Life and Death on 10 West

Time Books, 1984

Every day on Ward 10 West of the UCLA Medical Center lives are being saved by doctors and nurses at the frontiers of medicine.  But the risks are high, as author Eric Lax explains in this fascinating vision of life in a big hospital.

Praise for Radiation

From The New York Times

LINDA GALBRAITH was 26 years old and six months pregnant when she learned that she had acute myelogenous leukemia, a cancer of the blood that her doctors said gave her 18 months to live at best. Normally a patient begins chemotherapy the day after such a diagnosis. Then, if the disease should go into remission, his or her best chance for  survival may be a bone marrow transplant, a highly risky treatment still in the early stages of research. But Mrs. Galbraith’s case was further complicated by her determination to have the baby, even though it meant waiting a month, then inducing premature birth. Because of the speed with which her leukemia was progressing, this decision increased the odds against her survival. It was an agonizing choice, like so many she faced in the weeks that followed.
     ”Life and Death on 10 West” is a riveting, fastidiously reported account of Mrs. Galbraith’s fight to beat leukemia, beginning four months before Eric Lax, a magazine writer, met her at one of the foremost cancer research units in the world – ward 10 West of the U.C.L.A. Medical Center. What begins as the chronicle of one patient’s case and the difficulties she endures through painful weeks of treatment, becomes, in addition, a larger portrait of the people who share Mrs. Galbraith’s fight – her husband, her younger sister, who donates the healthy bone marrow essential to saving Mrs. Galbraith’s life, and brave Nellie Tapia, an 18- year-old fellow patient facing almost certain death. Also central to the story is Dr. Robert Peter Gale, ward 10 West’s chief clinical physician, a driven, idealistic man who must divide his time and attention among lab work, running the ward and procuring the grants needed to continue ground-breaking research.
     It is a measure of Mr. Lax’s skill as a reporter that he is able to tell the emotional side of Mrs. Galbraith’s story with considerable power and compassion and still accurately convey the medical science involved. ”Life and Death on 10 West” is penetrating medical journalism. Mr. Lax not only clearly describes the state-of-the- art medical technology employed on the ward, but also the medical ethics that come into play. He also examines the long-term psychological and emotional effects of a bone marrow transplant, other possible future applications of the procedure and the politics of the medical profession. If some of these short sections lag in contrast to Mrs. Galbraith’s life-and-death story, it is not for lack of lucid writing.
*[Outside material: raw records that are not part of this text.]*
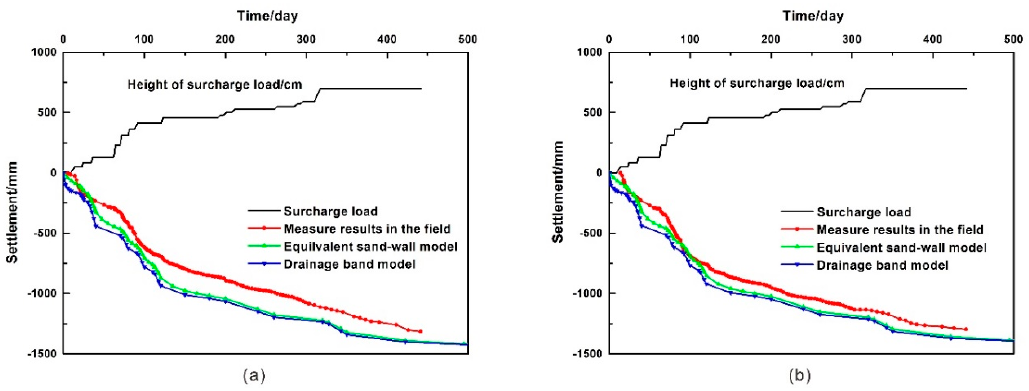
Figure 15. The settlement of the field monitoring test and numerical calculation: ( a ) CJ1-1; ( b ) CJ1-2.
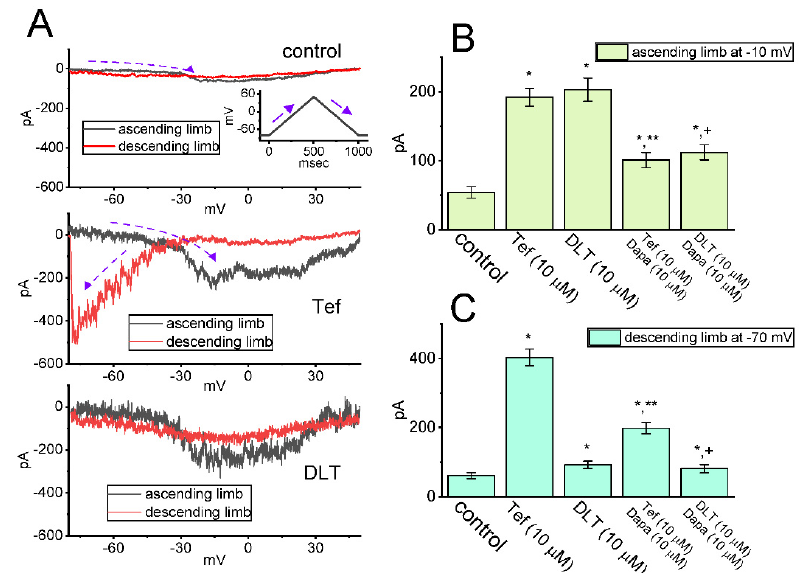
Figure 7. Modifications by Tef or DLT on the strength of voltage-dependent hysteresis (Hys (V) ) in persistent I Na ( I Na(P) ) present in GH 3 cells. In this set of whole-cell current recordings, the examined cell was voltage-clamped at − 80 mV and we then delivered the isosceles-triangular ramp voltage (V ramp ) for a duration of 1 s (i.e., a ramp speed of ±0.26 mV/ms) to activate I Na(P) . ( A ) Exemplar current traces obtained in the control period (upper) and in the presence of 10 μ M Tef (middle) or 10 μ M DLT (lower). The ascending (upsloping) limb is indicated in black color, where the descending (downsloping) one is in the red color. Inset in the upper part of ( A ) shows the voltage-clamp protocol applied, whereas the dashed arrow indicates the direction of potential or current trajectory by which time goes. In ( B ) or ( C ), summary bar graph, respectively, demonstrates the effect of Tef (10 μ M), DLT (10 μ M), Tef (10 μ M) plus Dapa (10 μ M), and DLT (10 μ M) plus Dapa (10 μ M) on I Na(P) amplitude activated by upsloping (at − 10 mV) or downsloping limb (at the level of − 70 mV) of double V ramp (mean ± SEM; n = 8 for each bar). * Significantly different from control ( p < 0.05), ** significantly different from Tef (10 μ M) alone group ( p < 0.05), and + significantly different from DLT (10 μ M) alone group ( p < 0.05).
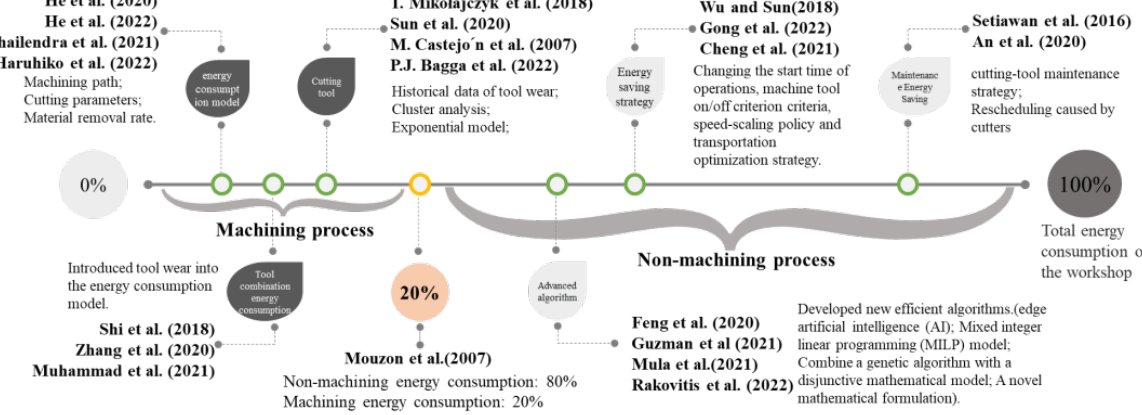
Figure 1. Analysis of energy-saving scheduling research status.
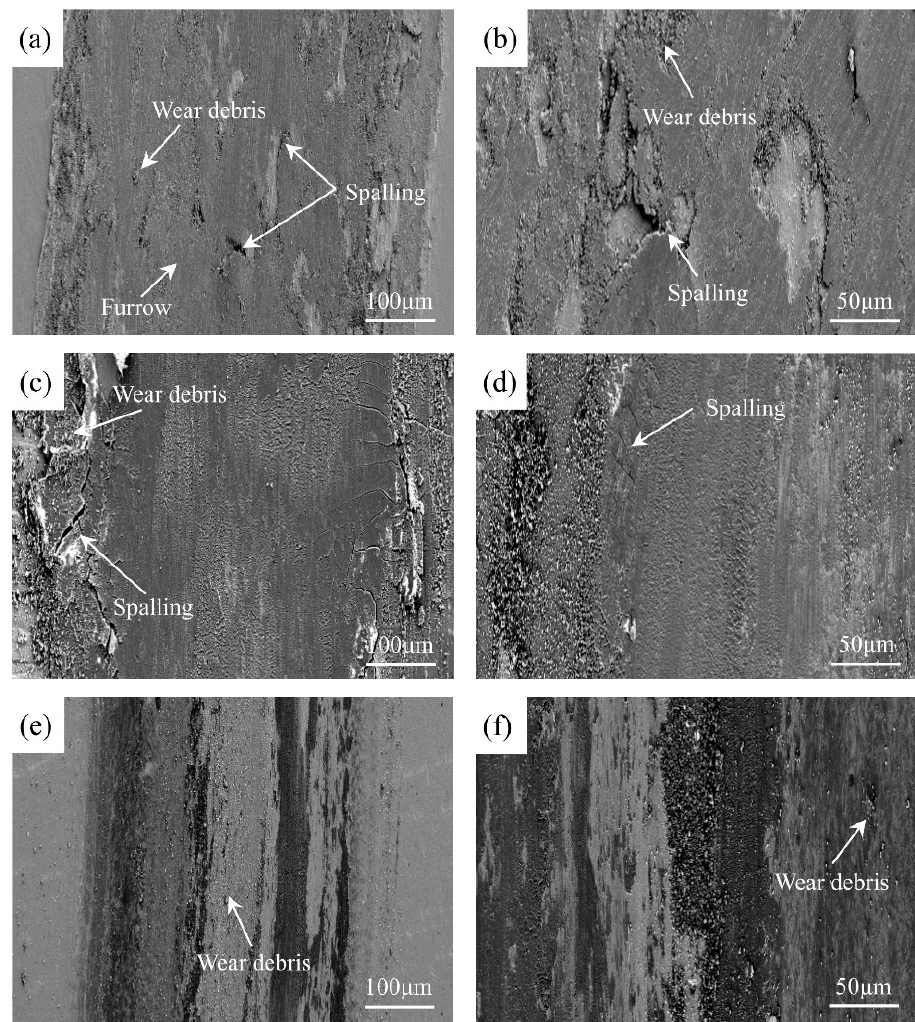
Figure 14. Wear trajectory topography: ( a,b ) substrate; ( c,d ) GF coating; ( e,f ) HF coating.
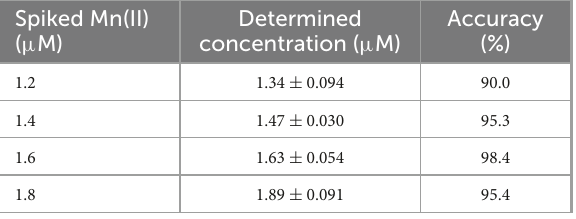
TABLE 3 The quantification of Mn(II) in mancozeb spiked water samples. Spiked mancozeb ( µ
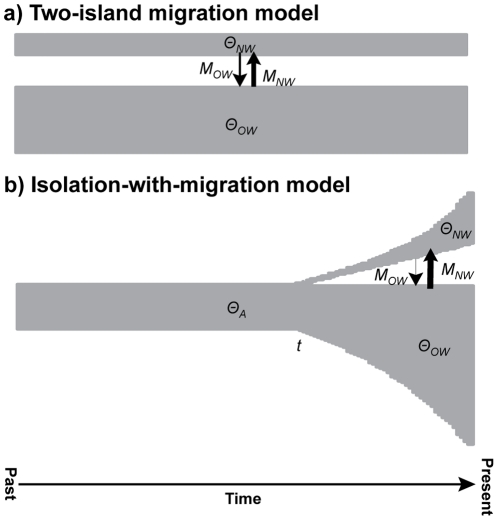
Basic population models.Illustrations of the two-island (a) and isolation-migration (b) models of population subdivision inferred in this study.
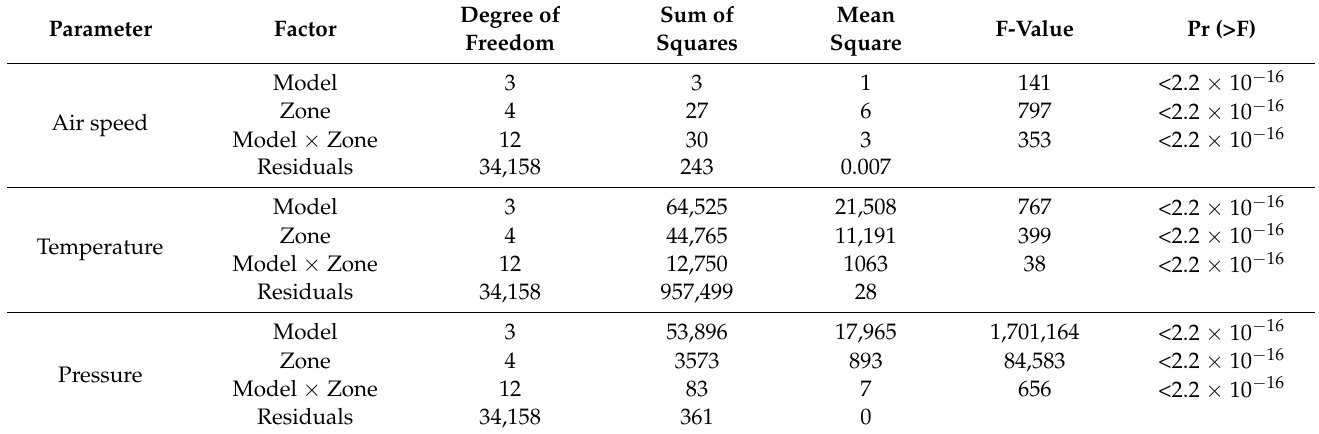
Table 4. ANOVA of environmental data from five animal-zones at Plane F.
And on the whole, Mr. Lax makes an enormous amount of technical information accessible to the reader and integrates it with the drama of Mrs. Galbraith’s struggle.
     In his prologue, Mr. Lax says that he came to ward 10 West with the intention of staying a month; instead, he remained seven. He was warned by the medical personnel that if he didn’t maintain a safe emotional distance from the patients he met, he would be overcome by the intensity, and sometimes futility, of the struggles he witnessed. His humane book is a testament to the delicate balance he manages to strike between personal participation in the lives of the people he observed and journalistic remove. Every page is graced with extraordinary commitment, thoughtfulness and feeling.